Spatial grounding data:
== Segment start ==
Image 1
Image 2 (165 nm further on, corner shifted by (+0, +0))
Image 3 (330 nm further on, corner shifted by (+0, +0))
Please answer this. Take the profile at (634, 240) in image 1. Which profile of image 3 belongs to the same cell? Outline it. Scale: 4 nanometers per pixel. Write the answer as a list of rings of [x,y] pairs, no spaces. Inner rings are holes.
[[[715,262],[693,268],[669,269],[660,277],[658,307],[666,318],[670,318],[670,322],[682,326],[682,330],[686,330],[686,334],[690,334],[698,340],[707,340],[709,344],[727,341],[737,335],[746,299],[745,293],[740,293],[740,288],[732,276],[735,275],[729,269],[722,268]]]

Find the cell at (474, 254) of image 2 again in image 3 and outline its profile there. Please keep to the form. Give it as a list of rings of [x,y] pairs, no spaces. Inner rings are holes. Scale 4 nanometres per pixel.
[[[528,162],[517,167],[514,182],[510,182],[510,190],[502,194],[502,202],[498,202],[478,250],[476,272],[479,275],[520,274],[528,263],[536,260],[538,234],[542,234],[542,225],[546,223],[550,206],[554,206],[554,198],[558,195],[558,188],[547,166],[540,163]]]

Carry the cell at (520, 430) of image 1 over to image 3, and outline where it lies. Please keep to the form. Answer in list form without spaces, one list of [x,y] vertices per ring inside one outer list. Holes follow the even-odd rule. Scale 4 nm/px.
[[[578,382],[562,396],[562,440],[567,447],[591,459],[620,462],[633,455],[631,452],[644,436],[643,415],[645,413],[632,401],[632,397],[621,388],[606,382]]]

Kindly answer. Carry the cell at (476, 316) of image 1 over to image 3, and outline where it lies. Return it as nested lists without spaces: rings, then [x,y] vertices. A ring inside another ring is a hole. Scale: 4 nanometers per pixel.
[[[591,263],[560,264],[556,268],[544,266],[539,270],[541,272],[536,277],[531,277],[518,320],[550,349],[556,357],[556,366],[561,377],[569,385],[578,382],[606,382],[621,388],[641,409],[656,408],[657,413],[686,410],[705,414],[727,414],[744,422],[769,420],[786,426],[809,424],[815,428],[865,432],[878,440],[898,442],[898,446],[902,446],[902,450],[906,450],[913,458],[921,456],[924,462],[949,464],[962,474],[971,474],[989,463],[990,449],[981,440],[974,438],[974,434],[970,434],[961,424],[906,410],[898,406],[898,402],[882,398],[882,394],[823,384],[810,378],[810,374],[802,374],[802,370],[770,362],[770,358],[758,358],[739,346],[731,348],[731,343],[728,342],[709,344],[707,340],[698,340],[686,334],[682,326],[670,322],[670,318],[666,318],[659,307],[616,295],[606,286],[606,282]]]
== Segment end ==
▶ **Problem to work on**: Working from the entries above, return all lines that contain "corner".

▶ **Written reply**:
Image 2 (165 nm further on, corner shifted by (+0, +0))
Image 3 (330 nm further on, corner shifted by (+0, +0))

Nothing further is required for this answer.